Panel Paper: High School Course Access and College STEM Attainment

Friday, November 3, 2017
Columbian (Hyatt Regency Chicago)

*Names in bold indicate Presenter

Rajeev Darolia1, Cory Koedel2, Joyce Main3, Jean Felix Ndashimye2 and Junpeng Yan2, (1)University of Kentucky, (2)University of Missouri, (3)Purdue University


We use data from Missouri to examine the role of high school math and science courses on graduation with a science, technology, engineering, or mathematics (STEM) degree. A robust literature establishes that increased high school and math coursetaking corresponds to college success and a technical field of study. Inference from these relationships are subject to bias, however, since students’ own course choices are endogenous to major choice in college. We provide a cleaner, causal estimate of the effect of access to STEM courses in high school on major choice. We find that while endogenous course-taking at the individual level positively predicts STEM outcomes in college, access to more STEM courses in high school has no observable overall effect on whether students pursue or complete a 4-year STEM degree. We further explore differences in this relationship by race, ethnicity, and gender.

The data used in this study is administrative microdata on 14 cohorts of students who graduated from a public high school and matriculated into a public Missouri college from 1996 to 2009 (N ≈ 155,000). Using panel data from state high schools, we construct a measure of the number of courses available in each high school in each year in addition to the actual courses taken by individual students. We track each student in the Missouri system and determine whether she graduated within six years after entry, and if so, her degree. In addition to regression adjusted estimates that control for a robust set of characteristics available in the data, we employ two panel data methods to estimate causal effects. First, using high school fixed effects, we leverage our long data panel to isolate within-high-school variance in STEM course availability to estimate its effect on STEM outcomes in college.

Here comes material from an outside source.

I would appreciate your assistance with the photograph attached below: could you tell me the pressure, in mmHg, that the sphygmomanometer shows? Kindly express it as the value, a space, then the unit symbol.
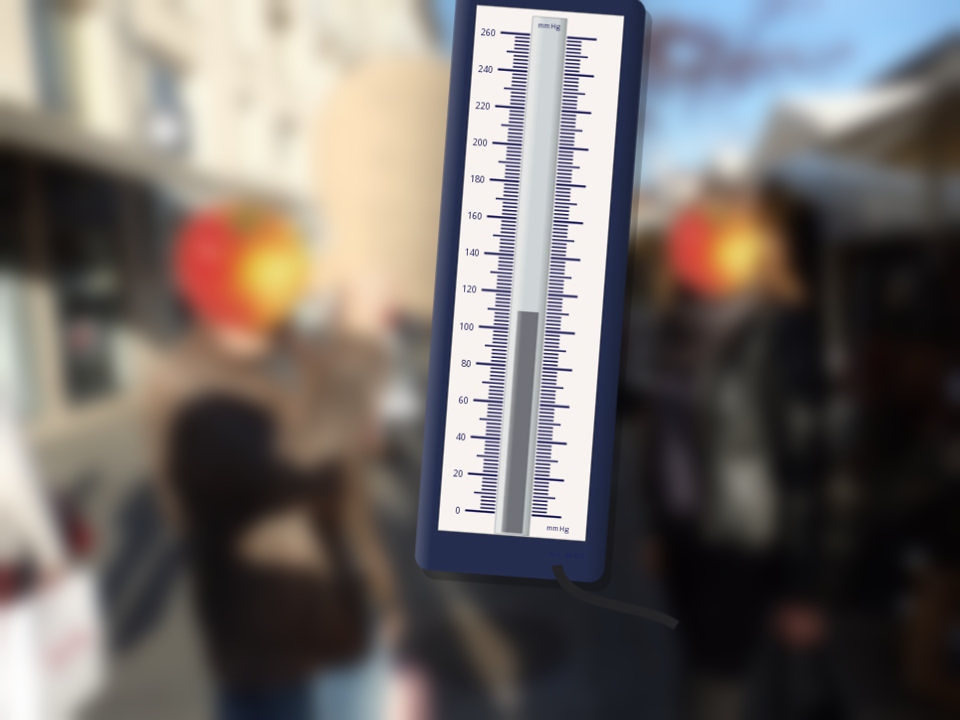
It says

Next, we instrument for students’ own course taking with within-high school variance in course availability.

These findings are important because one of the strategies to meet the growing U.S. demand for a larger technological and scientific labor force is to increase the participation of women and underrepresented minorities in science and engineering fields. While research has demonstrated that high school preparation is a critical determinant in student success, many of the connections between high school level characteristics and college going rates have not been thoroughly studied. This study helps contribute to this important knowledge gap by connecting course access to STEM degree attainment using new and unique data that overcomes potential threats to internal validity inherent in past research.